2 ans après les attentats à Brussels Airport, Sébastien Bellin raconte:

Ce soir, l’émission Les Orages de la vie est en partie consacrée aux attentats du 22 mars 2016. Vous entendrez le témoignage de Sébastien Bellin, il a échappé à la mort à l’aéroport de Bruxelles. Grièvement blessé, l’ancien capitaine de notre équipe nationale de basket a entrepris de se reconstruire seul, sans plus compter sur l’aide des autorités et des assurances.


"J’entends les cris, et je vois tout qui commence à tomber"

"J’entends les cris, et je vois tout qui commence à tomber", se remémore Sébastien Bellin. "Je me souviens du bruit, de la fumée, je vois très bien que c’est quelque chose de très grave".
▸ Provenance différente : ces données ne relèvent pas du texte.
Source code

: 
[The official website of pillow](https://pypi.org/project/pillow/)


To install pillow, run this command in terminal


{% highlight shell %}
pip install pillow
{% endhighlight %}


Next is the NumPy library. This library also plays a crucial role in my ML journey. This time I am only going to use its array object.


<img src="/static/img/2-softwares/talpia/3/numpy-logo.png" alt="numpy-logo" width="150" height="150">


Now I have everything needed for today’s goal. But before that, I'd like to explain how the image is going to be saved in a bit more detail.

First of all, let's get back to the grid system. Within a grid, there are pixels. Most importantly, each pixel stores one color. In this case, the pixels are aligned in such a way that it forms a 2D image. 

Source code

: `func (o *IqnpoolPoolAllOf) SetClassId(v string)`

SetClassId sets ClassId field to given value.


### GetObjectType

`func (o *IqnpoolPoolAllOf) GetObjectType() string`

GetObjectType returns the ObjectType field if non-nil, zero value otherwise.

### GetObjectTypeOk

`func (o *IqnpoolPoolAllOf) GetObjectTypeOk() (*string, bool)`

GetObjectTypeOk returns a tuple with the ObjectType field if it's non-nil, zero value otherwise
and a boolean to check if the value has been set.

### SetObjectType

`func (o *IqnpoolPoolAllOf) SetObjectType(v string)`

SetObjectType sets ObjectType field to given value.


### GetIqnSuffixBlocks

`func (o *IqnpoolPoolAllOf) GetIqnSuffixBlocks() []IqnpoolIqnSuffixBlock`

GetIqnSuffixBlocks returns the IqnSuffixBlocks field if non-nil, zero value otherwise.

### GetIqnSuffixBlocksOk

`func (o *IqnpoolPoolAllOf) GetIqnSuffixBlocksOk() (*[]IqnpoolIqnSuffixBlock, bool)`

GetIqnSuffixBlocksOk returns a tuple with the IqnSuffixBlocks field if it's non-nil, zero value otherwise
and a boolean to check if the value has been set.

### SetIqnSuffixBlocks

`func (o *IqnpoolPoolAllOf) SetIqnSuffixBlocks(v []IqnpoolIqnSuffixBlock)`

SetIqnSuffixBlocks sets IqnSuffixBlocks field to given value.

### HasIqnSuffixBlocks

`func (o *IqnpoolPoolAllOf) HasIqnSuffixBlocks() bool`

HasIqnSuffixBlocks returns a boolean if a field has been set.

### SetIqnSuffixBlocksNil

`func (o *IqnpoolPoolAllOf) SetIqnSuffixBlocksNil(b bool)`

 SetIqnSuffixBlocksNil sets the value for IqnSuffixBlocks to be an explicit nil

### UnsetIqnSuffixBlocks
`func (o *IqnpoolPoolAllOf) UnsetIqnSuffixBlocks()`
Il n’y a pas de mot à la violence, surtout dans un endroit fermé, il n’y a pas de mot à ce que ton corps ressent. Psychiquement, physiquement, vraiment, ça te détruit comme c’est pas possible.


"Rouge, c’est urgent, premier dans les ambulances"

Ce que les gens ne savent pas, c’est que dans des moments comme ca, ils mettent des pancartes sur les morts et les blessés. Une pancarte verte, ça veut dire que le blessé a une petite égratignure, c’est pas grand-chose, c’est pas prioritaire. Jaune, ça devient plus sérieux, il faut traiter, mais ce n’est pas prioritaire non plus. Rouge, c’est urgent, premier dans les ambulances. Noir, c’est "Il va mourir, ce n’est pas une priorité, il ne faut même pas le traiter".

Moi, j’ai reçu une rouge, ça veut dire que quand le gars a mis une pancarte rouge autour de moi, je suis en train de le regarder en disant "je vais mourir, je vais mourir".